1 5 . . -2 -2 . . . . .
2 . 3 . . . -2 . . . .
3 . . 1 . . . . . . .
4 -2 . . 3 . 1 -2.0 . . .
5 -2 . . . 3 1 . -2.0 . .
6 . -2 . 1 1 4 -2.0 -2.0 . .
7 . . . -2 . -2 4.5 0.5 -1.000000 .
8 . . . . -2 -2 0.5 4.5 -1.000000 .
9 . . . . . . -1.0 -1.0 4.909091 -2.909091
10 . . . . . . . . -2.909091 2.909091
you can clearly see the structure and it soon becomes obvious why such a storage is more efficient.
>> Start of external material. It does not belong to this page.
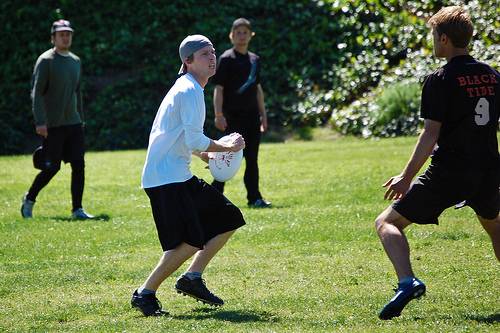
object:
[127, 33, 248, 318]
man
If we want to go back from matrix to triplet form (this might be useful if we want to create a matrix for programs as ASReml) we can use the following code:
## Convert back to triplet form - first the matrix
tmp2 <- as(AInv2, "dsTMatrix")
## ... - now to data.frame
tmp3 <- data.frame(Row=tmp2@i + 1, Column=tmp2@j + 1, Ainverse=tmp2@x)
## Sort
tmp3 <- tmp3[order(tmp3$Row, tmp3$Column), ]
## Test that we get the same stuff
any((tmp[, 3] - tmp3[, 3]) > 0)
## ASReml-R specificities
attr(x=tmp3, which="rowNames") <- rownames(tmp)
attr(x=tmp3, which="geneticGroups") <- c(0, 0)

4 comments:

Anonymous said...

Possible typo: Both code snippets are identical (for full and sparse inverse).

Gorjanc Gregor said...

Tnx! It is fixed now. Typing R code is a pain with blogger as it keeps destroying the "layout" - spacing between letters.

Luis said...

Thanks for the code. Nice to see other people doing fun things with asreml-r; it is a shame that the package is proprietary limiting the number of users.

Gorjanc Gregor said...

For reference, in the above code we can omit as(..., "dsCMatrix") part as we can easily also work with the "dsTMatrix" class, especially if we want to export triplets to some file as has been show above (then you do not need to transform back to the "dsTMatrix" class).